Copy-editing monks. Why not? I wondered if anyone had
scanned the Book of Kells. Speaking of monks.

"Watch out."

I hugged the shoulder as a lorry heaped with squashed car
bodies wobbled past, going north. A portent? Keep left, I told myself,
keep your eyes on the road. "So did the Steins' scholarly disks pay
off?"

"Of course not." Dad gave a mild snort at my innocence—or
at the innocence of his former students. "There's no money in
history. Alex and Barbara were going bankrupt, so they took on a
partner, an idea man. They started making entertainment disks—
albums of unusual images, multimedia things..." His voice trailed.
Dad's interest in multimedia could be gauged by his vagueness. He
was an old-fashioned man, in many ways, though not a fuddy-
duddy.

The road wound on. I drove through the village of Ashford
without incident, but at Rathnew, a few kilometers along, I had to
negotiate a right turn of 110 degrees at a three-way intersection.
And all I was doing was following the N11.

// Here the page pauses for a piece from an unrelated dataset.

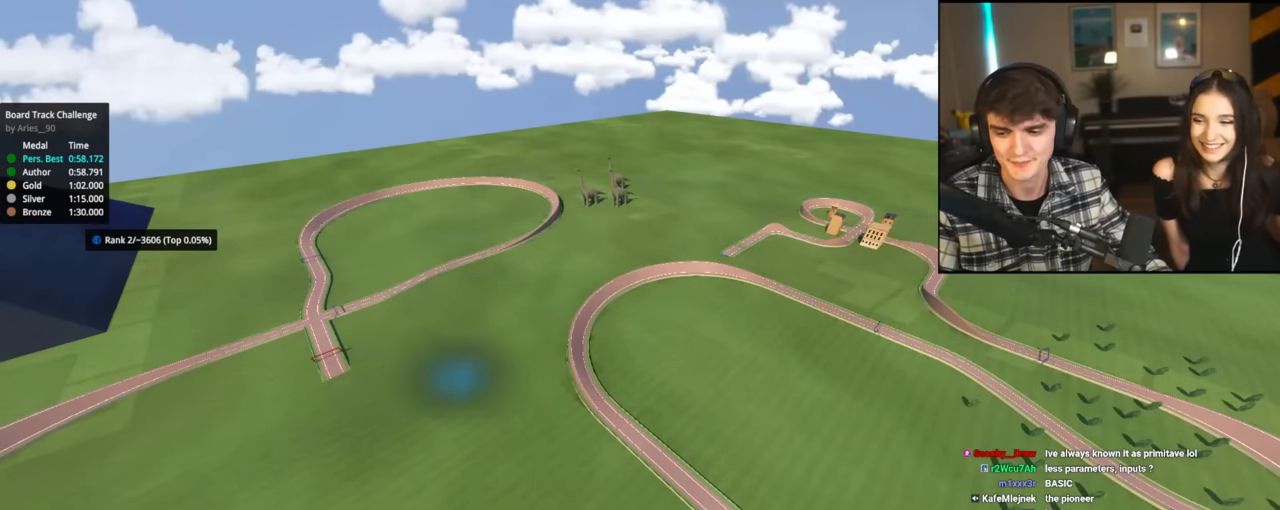
{"keys": ["right", "up"], "events": [[183, "left", "down"], [267, "left", "up"], [267, "right", "down"], [367, "left", "down"], [367, "right", "up"], [500, "left", "up"], [500, "right", "down"]]}
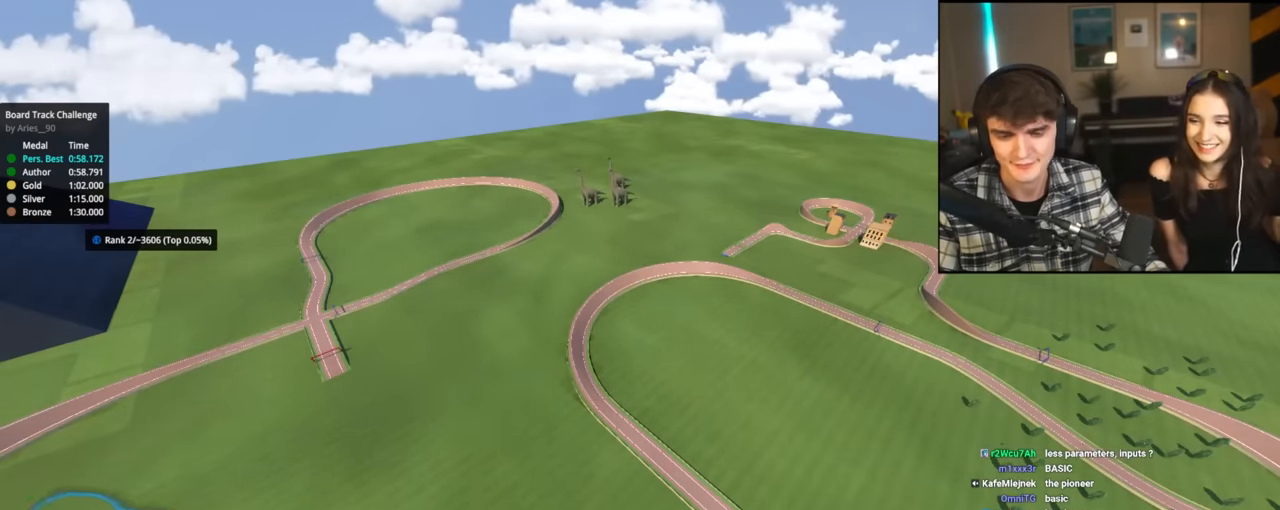
{"keys": ["up"], "events": [[100, "right", "up"]]}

"So what happened to Stonehall Enterprises?"

"They made lots of money and decided to move the plant to
Ireland for tax reasons."

"And they bought a castle."

"It's a Victorian Gothic manor house. An investment, Alex
tells me. They're renovating it."

"Busy little bees."

Dad chuckled. I drove.

The highway rose into rolling hills with a 'climbing lane' that
permitted the half-dozen cars stacked up behind me to pass. The
Toyota chugged along in fourth. It was a tight little car with plenty of
power. I could have gone eighty, but not on that road. The climbing
lane disappeared.

My father is six foot three inches tall and I am six feet, so our
knees came perilously near the dashboard, but I hadn't gone a
kilometer before I understood the wisdom of Dad's choice. A larger
car would have been useless on streets and roads designed for
donkey carts. Even the highway, in those stretches without a
shoulder, was too narrow for, say, my husband's Honda Accord—not
a huge car but not small, either. The Toyota was just right. Too bad it
didn't come with automatic transmission.